We all know about the TEA (Taxed Enough Already) parties and women who deplore the custom of bachelor parties but what about Tee-hee parties? Tee-hee party is the term I like to use in reference to "women only" sales gatherings during which sexual devices, aids, creams and who knows what else are demonstrated and sold. Sort of like a Tupperware or Avon party except the guest tend to giggle more.
While I have not ever been privy to such parties (why would I if I can find this stuff online), I can only imagine the amount of pointing and laughing that goes on during such affairs. According to my source, they refuse to call a penis or vagina by their correct names but prefer to use euphemisms like hoo-hoo and cha-cha. That in itself would have me rolling because we all know their proper names are joystick and muffin.
So there they sit, enjoying some chocolate, whispering to each other, pointing and laughing at every item that is brought out by the sales lady. She'll preach the pros of each item and explain how their love life can only benefit with the use of her wares. Then one at a time they slip off to a private room where the sales lady discreetly takes each woman's order.
Well whoop-de-do Botolf, what's the big deal about that? None really. I think women have every right to go to these parties and find something to augment the vibration mode of her cell phone to get her jollies. To me its not really fair. Women can have these parties and no one raises as much as an eyebrow but if a guy goes to a dark adult store or goes online to get leather suits with matching bridle and saddle with stirrups ( made with hand tooled leather ) he is considered a pervert.

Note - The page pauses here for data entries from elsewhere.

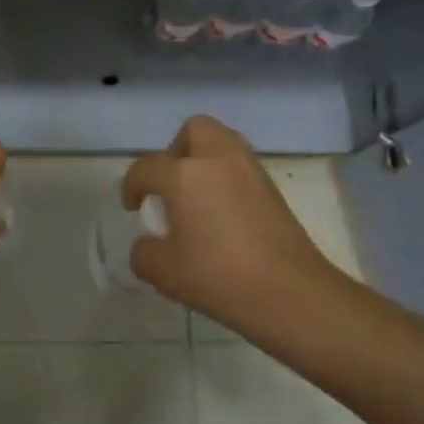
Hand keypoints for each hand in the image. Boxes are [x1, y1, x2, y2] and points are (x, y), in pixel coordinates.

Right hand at [123, 115, 338, 336]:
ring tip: (197, 197)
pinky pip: (240, 167)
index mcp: (184, 174)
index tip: (133, 207)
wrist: (291, 293)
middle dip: (176, 150)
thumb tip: (148, 244)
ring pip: (222, 143)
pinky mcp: (272, 188)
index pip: (147, 168)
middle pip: (194, 130)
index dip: (132, 186)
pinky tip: (223, 214)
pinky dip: (226, 178)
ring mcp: (250, 170)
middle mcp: (217, 159)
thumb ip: (145, 253)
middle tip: (171, 185)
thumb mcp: (165, 272)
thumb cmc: (219, 277)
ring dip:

What I'm kind of questioning is what would the social response be if men held such parties? Wouldn't that be interesting?
Imagine a bunch of guys sitting around drinking beer, listening to a sales guy present each item. Every guy laughing and talking out loud about the subject matter using an endless variety of anatomical euphemisms. All goes well until the more exotic items come out; "What the hell is THAT? Yes, I can see its a string of beads but what the hell do you....YOU STICK THEM WHERE? Ah HELL NO, I ain't using THAT!"
Then those items for the ladies' pleasure are presented;
Ed: "What the...if I give her that thing she'll never have anything to do with me!"
Dave: "Don't worry Ed, unless it can kill spiders or take the garbage out, you'll still have a job."
Ed: "Shuddup asshole, that ain't what I'm worried about"
Dave: "Scared of some competition?"
Ed: "Damn straight! Its just like drag racing. Whoever gets there first wins! With that thing she'll have an unfair start or worse, run races without me."
Dave: "Whats a matter Ed? Can't compete against the horsepower of two C cell batteries?"
(Laughter and fighting ensue)
Ah, just as well if we don't have such parties. For men, it really has become a ritual of going to sex shops who operate on the shady side of the law. Doing your best not to be recognized or be there when the store gets busted by the cops. Now where did I put my black trenchcoat and dark shades?